For us, because of how Stitch loads data it is running a small warehouse almost 24/7, but not using the full capacity of the warehouse. So we have so far been able to get by with our dbt modeling and BI tool on the same warehouse without too much issue (thus minimizing our billing costs). However, we moved over some of our data science jobs and are pretty close to separating things out now.
What’s “best” is likely different for a lot of organizations. For example, if you have some data science models that run once a week that use a lot of compute, but infrequently, you may assign them their own XL warehouse, which you only get billed for when they run. If you have a lot of BI users and want to ensure they never compete with ingestion or data science computing you could give the BI tool it’s own warehouse.
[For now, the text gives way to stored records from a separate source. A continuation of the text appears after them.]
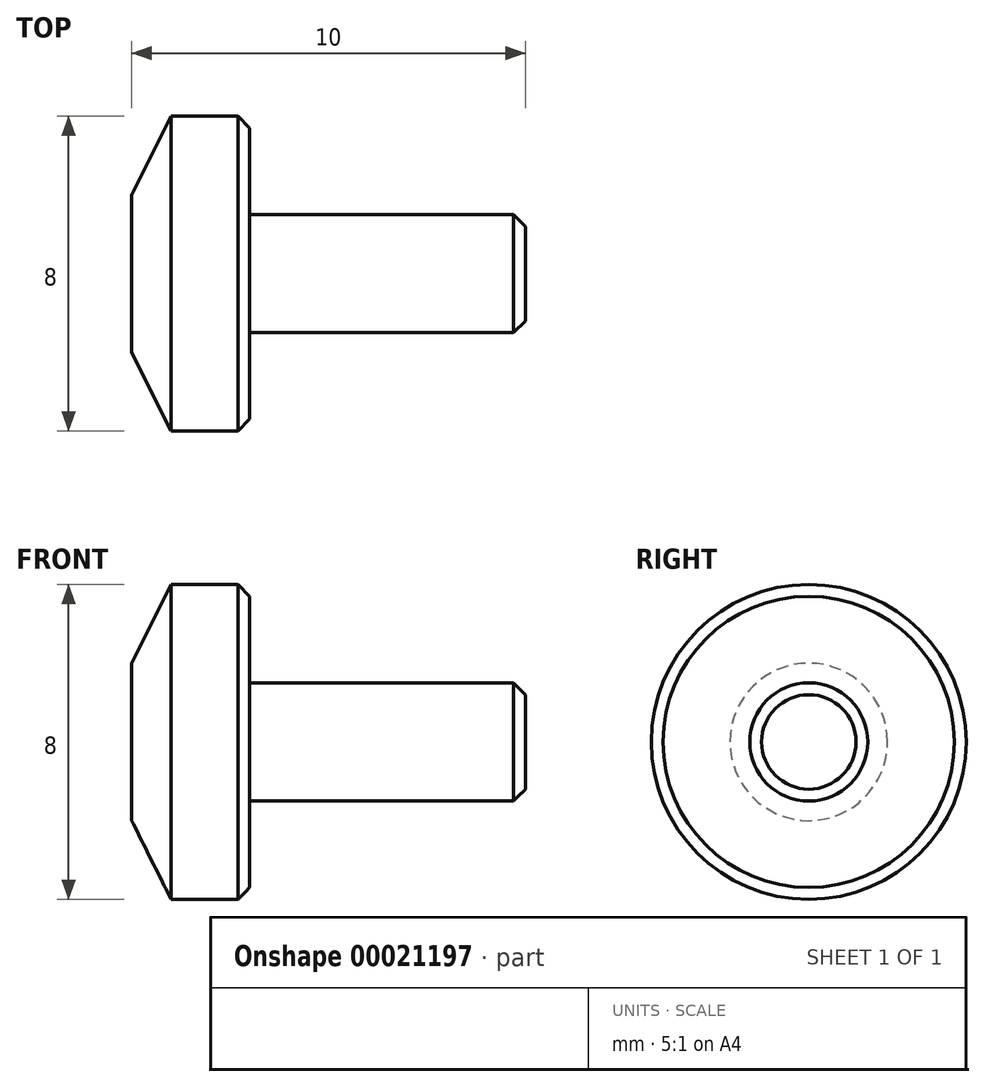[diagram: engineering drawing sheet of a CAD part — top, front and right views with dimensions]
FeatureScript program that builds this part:
annotation { "Feature Type Name" : "Feature", "Feature Type Description" : "" }
export const myFeature = defineFeature(function(context is Context, id is Id, definition is map)
    precondition{}
    {
        {
            var Q0;
            Q0=qCreatedBy(makeId("Right.planeOp"),FACE);
            var sketch = newSketch(context, id + "F0", { "sketchPlane" : qUnion([Q0])});
            skCircle(sketch, "E0", {"center": v(0, 0) * mm, "radius": 4 * mm});
            skSolve(sketch);
        }
        {
            var Q0;
            Q0=qSketchRegion(id+"F0",true);
            extrude(context, id + "F1", {"entities" : qUnion([Q0]), "oppositeDirection" : true, "depth" : 3 * mm});
        }
        {
            var Q0;
            Q0=makeQuery(id+"F1.opExtrude","CAP_EDGE",EDGE,{"disambiguationData":[OSD([sQuery(id+"F0.wireOp",EDGE,"E0")])],"isStart":false});
            chamfer(context, id + "F2", {"entities" : qUnion([Q0]), "chamferType" : ChamferType.TWO_OFFSETS, "width1" : 1 * mm, "oppositeDirection" : false, "width2" : 2 * mm, "tangentPropagation" : true});
        }
        {
            var Q0;
            Q0=makeQuery(id+"F1.opExtrude","CAP_FACE",FACE,{"disambiguationData":[OSD([sQuery(id+"F0.wireOp",EDGE,"E0")])],"isStart":true});
            var sketch = newSketch(context, id + "F3", { "sketchPlane" : qUnion([Q0])});
            skCircle(sketch, "E1", {"center": v(0, 0) * mm, "radius": 1.5 * mm});
            skSolve(sketch);
        }
        {
            var Q0;
            Q0=qSketchRegion(id+"F3",true);
            extrude(context, id + "F4", {"entities" : qUnion([Q0]), "operationType" : NewBodyOperationType.ADD, "depth" : 7 * mm});
        }
        {
            var Q0;
            Q0=makeQuery(id+"F4.opExtrude","CAP_EDGE",EDGE,{"disambiguationData":[OSD([sQuery(id+"F3.wireOp",EDGE,"E1")])],"isStart":false});
            var Q1;
            Q1=makeQuery(id+"F1.opExtrude","CAP_EDGE",EDGE,{"disambiguationData":[OSD([sQuery(id+"F0.wireOp",EDGE,"E0")])],"isStart":true});
            chamfer(context, id + "F5", {"entities" : qUnion([Q0, Q1]), "width" : 0.3 * mm, "tangentPropagation" : true});
        }
    });
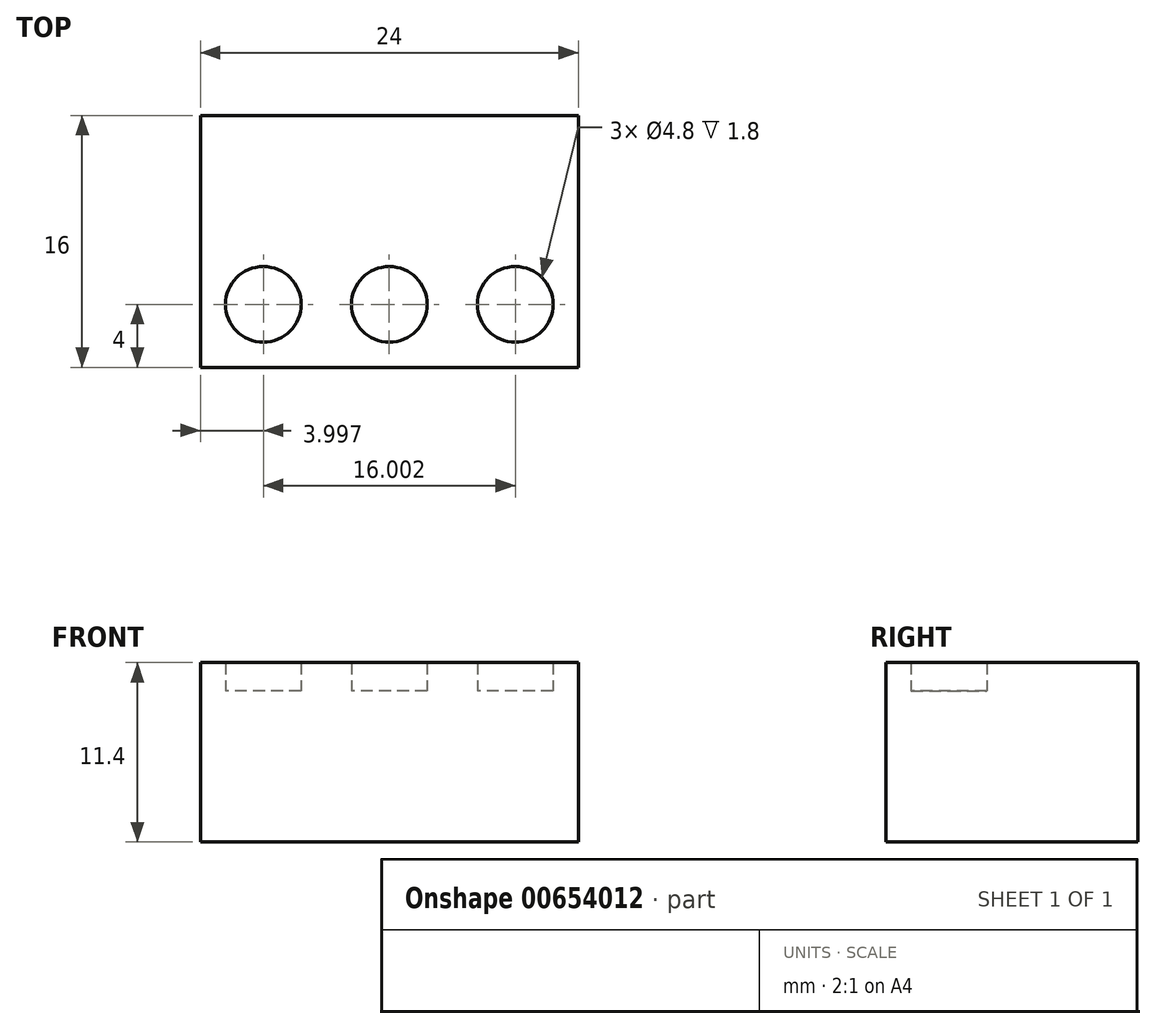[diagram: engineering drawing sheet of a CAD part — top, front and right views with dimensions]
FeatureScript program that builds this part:
annotation { "Feature Type Name" : "Feature", "Feature Type Description" : "" }
export const myFeature = defineFeature(function(context is Context, id is Id, definition is map)
    precondition{}
    {
        {
            var Q0;
            Q0=qCreatedBy(makeId("Top.planeOp"),FACE);
            var sketch = newSketch(context, id + "F0", { "sketchPlane" : qUnion([Q0])});
            skLineSegment(sketch, "E0.bottom", {"start": v(0, 0) * mm, "end": v(-24, 0) * mm});
            skLineSegment(sketch, "E0.top", {"start": v(0, 16) * mm, "end": v(-24, 16) * mm});
            skLineSegment(sketch, "E0.left", {"start": v(0, 0) * mm, "end": v(0, 16) * mm});
            skLineSegment(sketch, "E0.right", {"start": v(-24, 0) * mm, "end": v(-24, 16) * mm});
            skSolve(sketch);
        }
        {
            var Q0;
            Q0=makeQuery(id+"F0.imprint","IMPRINT",FACE,{"disambiguationData":[TD([[makeQuery(id+"F0.imprint","IMPRINT",EDGE,{"derivedFrom":sQuery(id+"F0.wireOp",EDGE,"E0.bottom")}),-1.0]])]});
            extrude(context, id + "F1", {"entities" : qUnion([Q0]), "depth" : 9.6 * mm, "offsetDistance" : 25.4 * mm});
        }
        {
            var Q0;
            Q0=makeQuery(id+"F1.opExtrude","CAP_FACE",FACE,{"disambiguationData":[OSD([sQuery(id+"F0.wireOp",EDGE,"E0.bottom"),sQuery(id+"F0.wireOp",EDGE,"E0.top"),sQuery(id+"F0.wireOp",EDGE,"E0.left"),sQuery(id+"F0.wireOp",EDGE,"E0.right")])],"isStart":false});
            var sketch = newSketch(context, id + "F2", { "sketchPlane" : qUnion([Q0])});
            skLineSegment(sketch, "E1", {"start": v(-24, 8) * mm, "end": v(0, 8) * mm, "construction": true});
            skLineSegment(sketch, "E2", {"start": v(-16, 16) * mm, "end": v(-16, 0) * mm, "construction": true});
            skLineSegment(sketch, "E3", {"start": v(-8, 16) * mm, "end": v(-8, 0) * mm, "construction": true});
            skLineSegment(sketch, "E4", {"start": v(-24, 16) * mm, "end": v(-16, 8) * mm, "construction": true});
            skLineSegment(sketch, "E5", {"start": v(-16, 8) * mm, "end": v(-8, 16) * mm, "construction": true});
            skLineSegment(sketch, "E6", {"start": v(-8, 16) * mm, "end": v(0, 8) * mm, "construction": true});
            skCircle(sketch, "E7", {"center": v(-20, 12) * mm, "radius": 2.4 * mm});
            skCircle(sketch, "E8", {"center": v(-12, 12) * mm, "radius": 2.4 * mm});
            skCircle(sketch, "E9", {"center": v(-4, 12) * mm, "radius": 2.4 * mm});
            skCircle(sketch, "E10.MirrorC", {"center": v(-20, 4) * mm, "radius": 2.4 * mm});
            skCircle(sketch, "E11.MirrorC", {"center": v(-12, 4) * mm, "radius": 2.4 * mm});
            skCircle(sketch, "E12.MirrorC", {"center": v(-4, 4) * mm, "radius": 2.4 * mm});
            skSolve(sketch);
        }
        {
            var Q0;
            Q0=makeQuery(id+"F2.imprint","IMPRINT",FACE,{"disambiguationData":[TD([[makeQuery(id+"F2.imprint","IMPRINT",EDGE,{"derivedFrom":sQuery(id+"F2.wireOp",EDGE,"E8")}),1.0]])]});
            var Q1;
            Q1=makeQuery(id+"F2.imprint","IMPRINT",FACE,{"disambiguationData":[TD([[makeQuery(id+"F2.imprint","IMPRINT",EDGE,{"derivedFrom":sQuery(id+"F2.wireOp",EDGE,"E7")}),1.0]])]});
            var Q2;
            Q2=makeQuery(id+"F2.imprint","IMPRINT",FACE,{"disambiguationData":[TD([[makeQuery(id+"F2.imprint","IMPRINT",EDGE,{"derivedFrom":sQuery(id+"F2.wireOp",EDGE,"E9")}),1.0]])]});
            var Q3;
            Q3=makeQuery(id+"F2.imprint","IMPRINT",FACE,{"disambiguationData":[TD([[makeQuery(id+"F2.imprint","IMPRINT",EDGE,{"derivedFrom":sQuery(id+"F2.wireOp",EDGE,"E12.MirrorC")}),-1.0]])]});
            var Q4;
            Q4=makeQuery(id+"F2.imprint","IMPRINT",FACE,{"disambiguationData":[TD([[makeQuery(id+"F2.imprint","IMPRINT",EDGE,{"derivedFrom":sQuery(id+"F2.wireOp",EDGE,"E11.MirrorC")}),-1.0]])]});
            var Q5;
            Q5=makeQuery(id+"F2.imprint","IMPRINT",FACE,{"disambiguationData":[TD([[makeQuery(id+"F2.imprint","IMPRINT",EDGE,{"derivedFrom":sQuery(id+"F2.wireOp",EDGE,"E10.MirrorC")}),-1.0]])]});
            extrude(context, id + "F3", {"entities" : qUnion([Q0, Q1, Q2, Q3, Q4, Q5]), "operationType" : NewBodyOperationType.ADD, "depth" : 1.8 * mm, "offsetDistance" : 25.4 * mm});
        }
    });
However, if you give Stitch it’s own warehouse, and Segment it’s own warehouse, and Looker it’s own warehouse, and dbt it’s own warehouse, and Airflow it’s own warehouse, and the most any of these ever use is 20% of the compute capacity then you’ve probably over-optimized and are paying more than you need to.
With that in mind, I think warehouse naming conventions are probably dependent on what you are assigning them to. I think what you have makes sense if you just want to make sure BI users aren’t impacted by ETL compute, and you can get by with a single warehouse for ETL compute. Warehouses are also pretty easy to create and delete and reassign so I think the consequences of warehouse naming conventions aren’t the same as with a database.